Morley’s chances to dazzle came in a gossamer “Caro nome” (familiar from her 12 Met Gildas) and in “Où va la jeune indoue” from Lakmé. Her May 2022 Washington Concert Opera triumph in this part — once the near-exclusive property at the Met of the chic Lily Pons — showed how much New York is in need of a regular series of concert opera. (Delibes’ work is scenically expensive to mount, and its reflex Orientalism can pose serious problems for contemporary audiences; we last saw it locally at New York City Opera’s 1994 revival with a stellar Elizabeth Futral.)

Morley, in lustrous voice, was able to convey what many tweety-bird coloraturas miss: the paternal pressure the priestess is under in telling this particular story in a public setting. The lines were gorgeously drawn, and the difficult coloratura was immaculate; the audience responded with delirious applause (and the now sadly ubiquitous deafening whoops, imported from pro sports via Broadway musicals).

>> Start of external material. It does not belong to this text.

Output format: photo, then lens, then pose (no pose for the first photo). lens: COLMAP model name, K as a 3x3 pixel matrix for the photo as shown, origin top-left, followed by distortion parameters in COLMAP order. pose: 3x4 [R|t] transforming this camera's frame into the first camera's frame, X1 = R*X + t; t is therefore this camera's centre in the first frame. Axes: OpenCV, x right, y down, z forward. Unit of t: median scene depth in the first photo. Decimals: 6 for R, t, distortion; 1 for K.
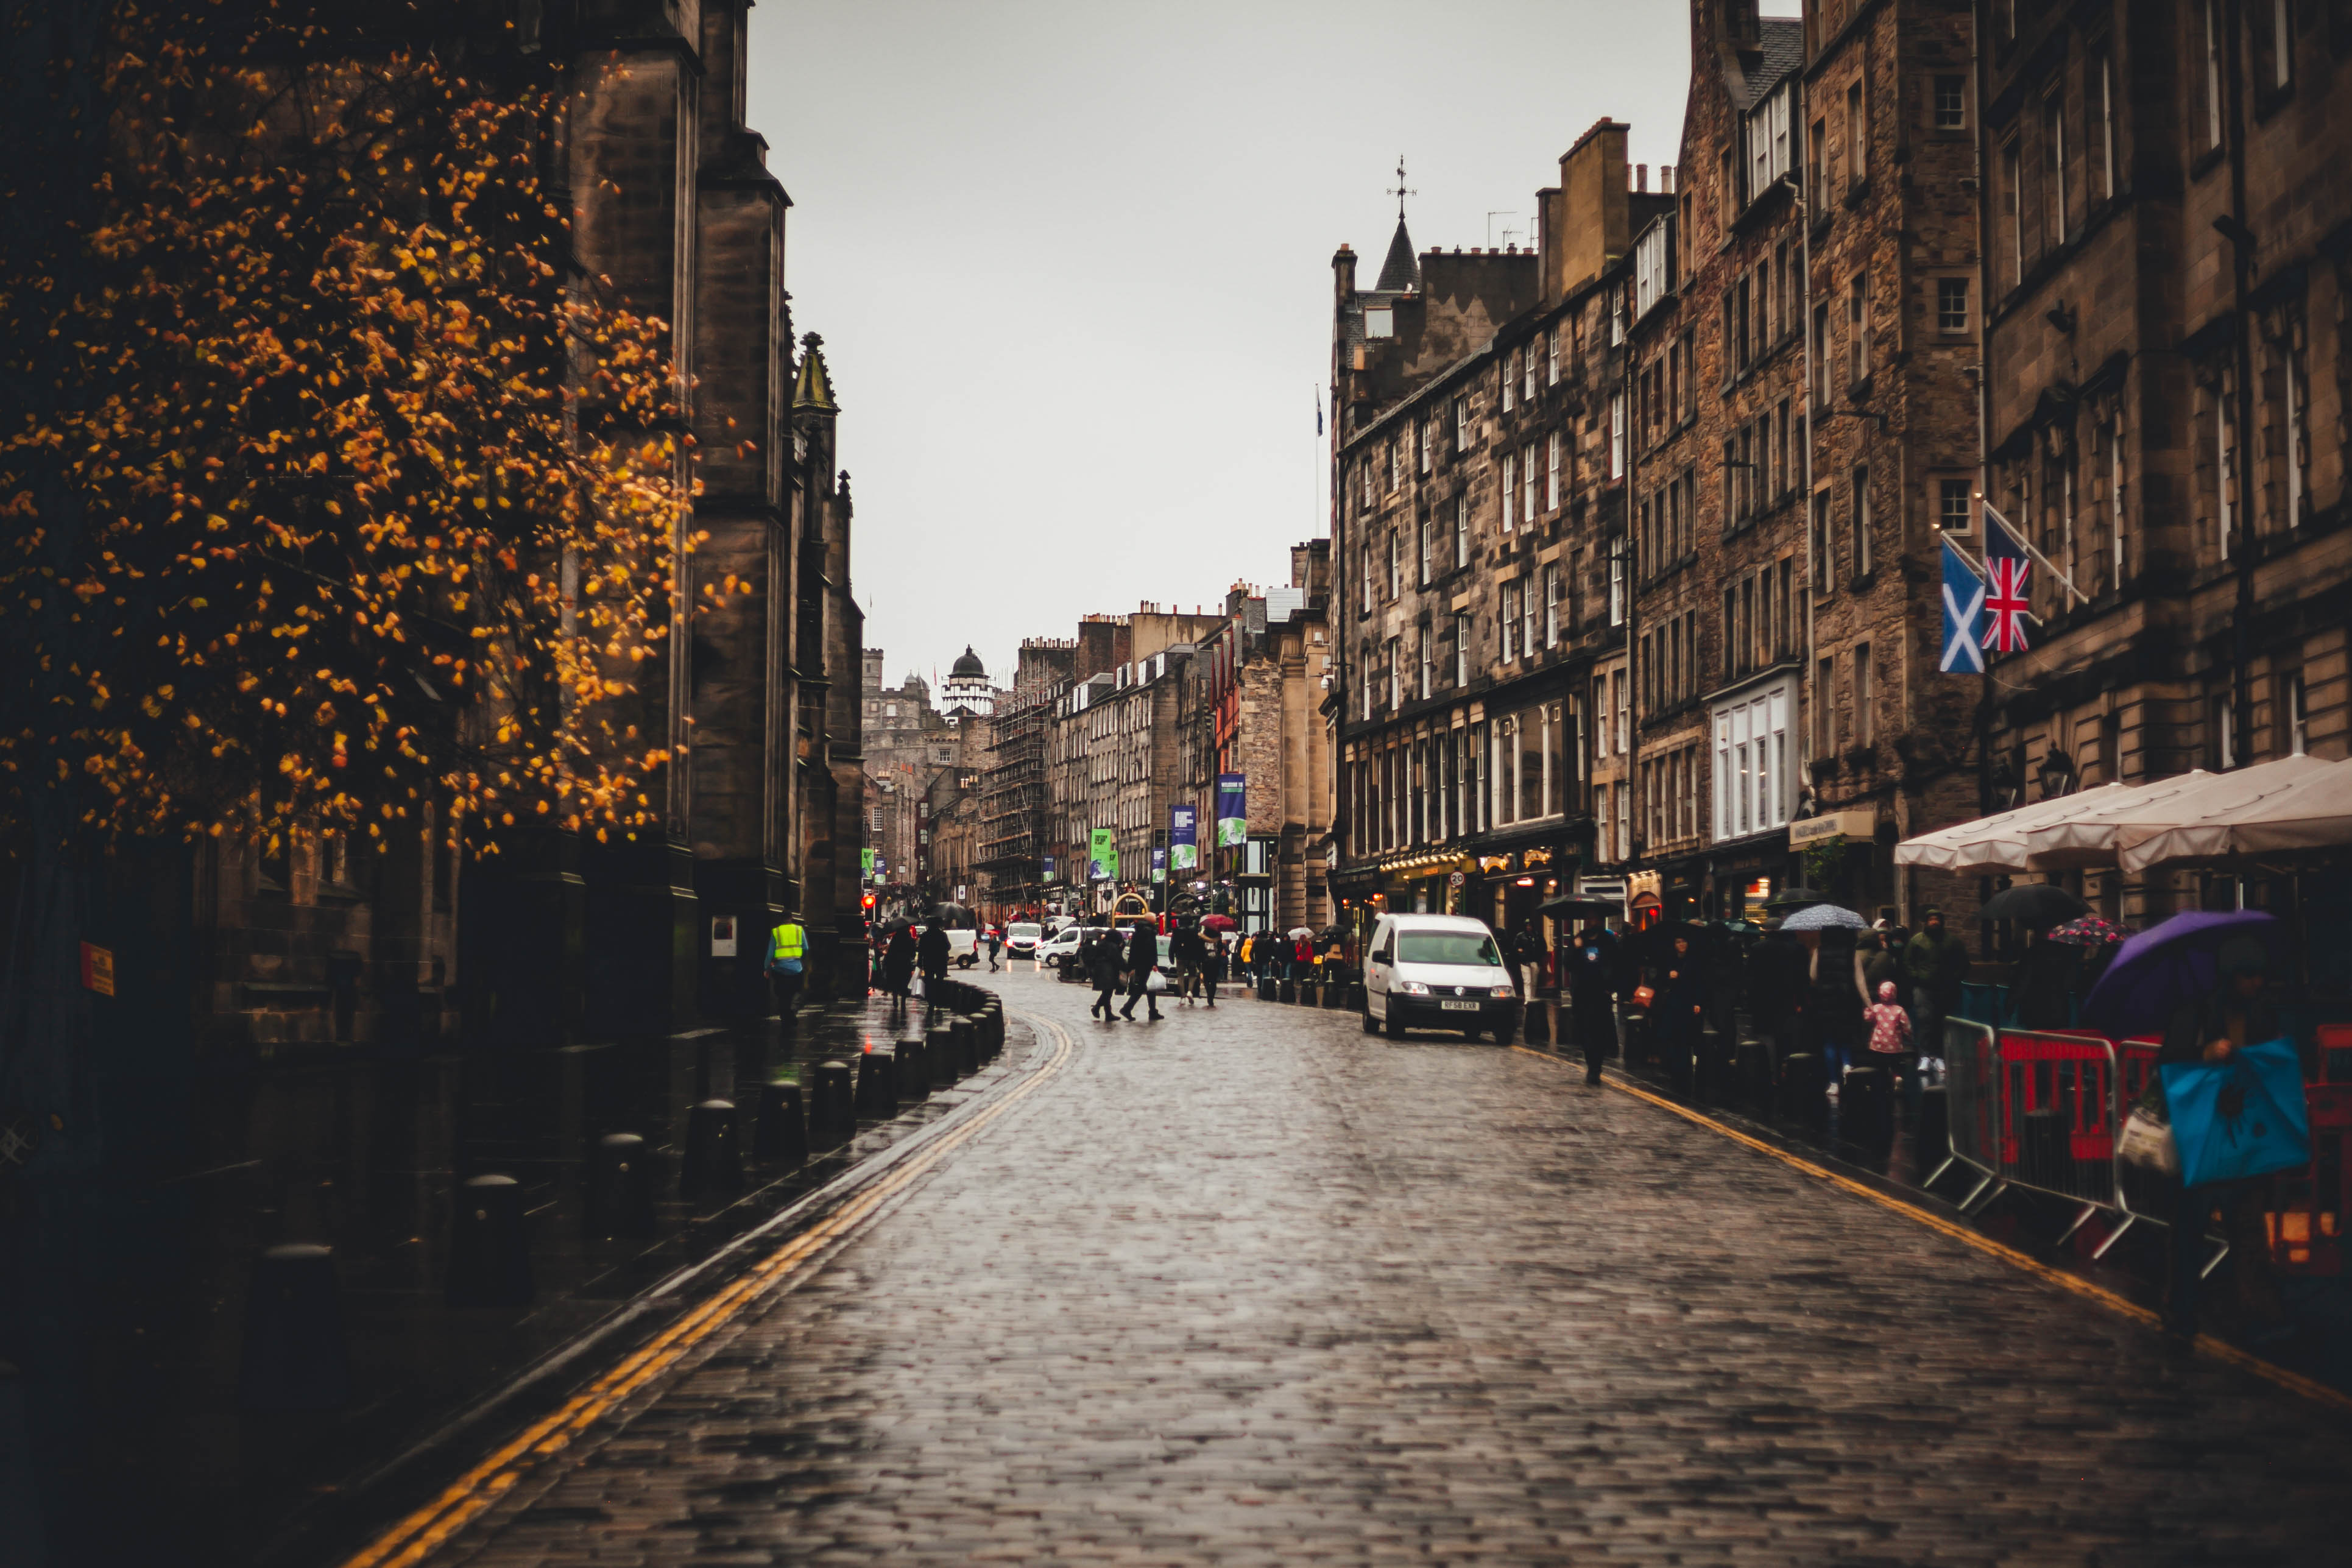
lens RADIAL K [[3257.9, 0, 1176.0], [0, 3257.9, 784.0], [0, 0, 1]] dist [-0.108062, 0.002264]
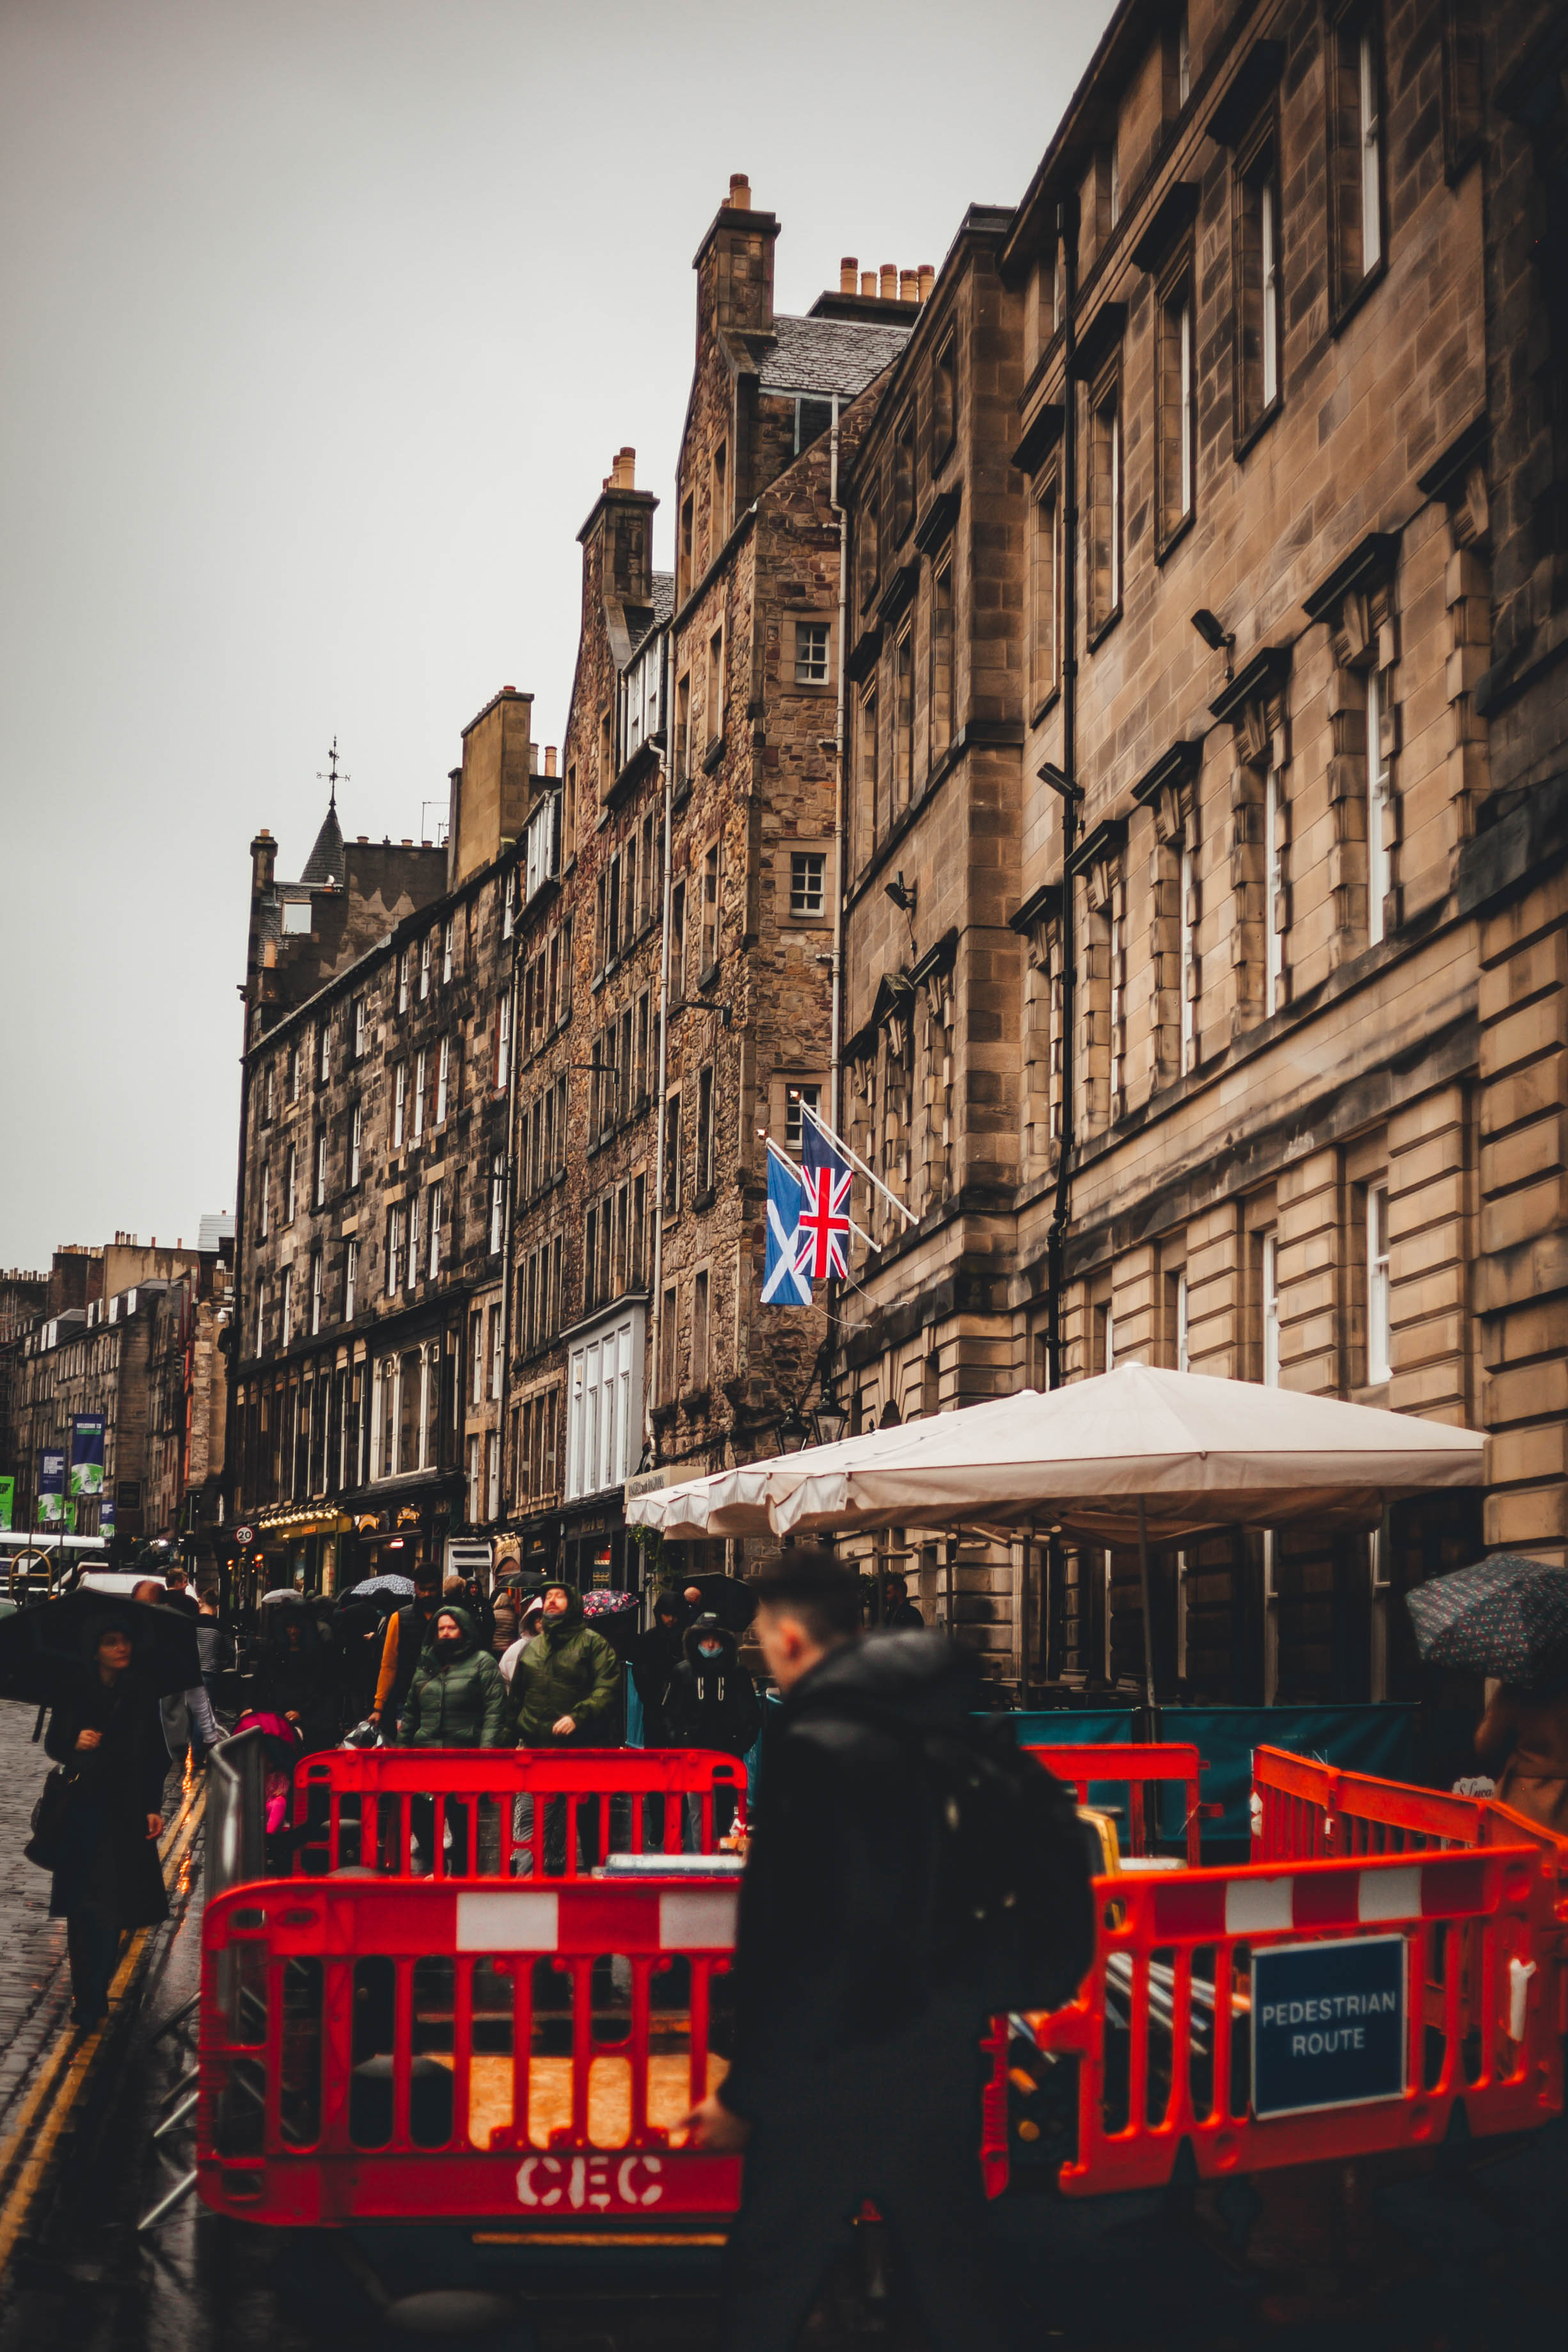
lens RADIAL K [[3420.7, 0, 784.0], [0, 3420.7, 1176.0], [0, 0, 1]] dist [-0.105499, 0.004372]
pose [[0.986578, 0.036170, 0.159233, 0.082235], [-0.023551, 0.996482, -0.080434, 0.003751], [-0.161582, 0.075604, 0.983959, 0.093378]]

The two artists had ended the first part of the program with Lakmé‘s more purely lyrical duet with the British officer Gérard, “D’ou viens-tu?…C’est le dieu de la jeunesse.” 

Brownlee and Morley also have a new recording, ‘Golden Age,’ on Pentatone with Ivan Repušić and the Munich Radio Orchestra.

The vocalism of both proved a treat to hear but reinforced the difference between Brownlee’s absolute concern with fully expressing verbal shadings in any language — a trademark of his career and a frequent talking point in his recent Manhattan School of Music and Carnegie Hall master classes —and Morley’s more passive approach. She is always prepared, poised, and utterly musical, but — and I found this true in a London outing in Hugo Wolf Lieder as well — she can sometimes define the difference between correctly enunciating foreign words and investing them with a full range of telling nuance. La fille du régiment‘s Act One duet displayed the practiced chemistry born of stage partnership.

Morley further demonstrated her musical mastery in joining the redoutable Martineau in a witty four-hand version of Carmen‘s “Chanson Bohème.” (Like the great Marcella Sembrich before her, this diva commands the piano.) It was that kind of evening. It ended blissfully with Don Pasquale‘s enchanting duo serenade “Tornami a dir.” Donizetti crafted this music for two of 1842’s greatest singers, Giulia Grisi and Mario (born Giovanni Matteo de Candia), renowned for charm as well as virtuosity. We were lucky to hear their worthy successors here.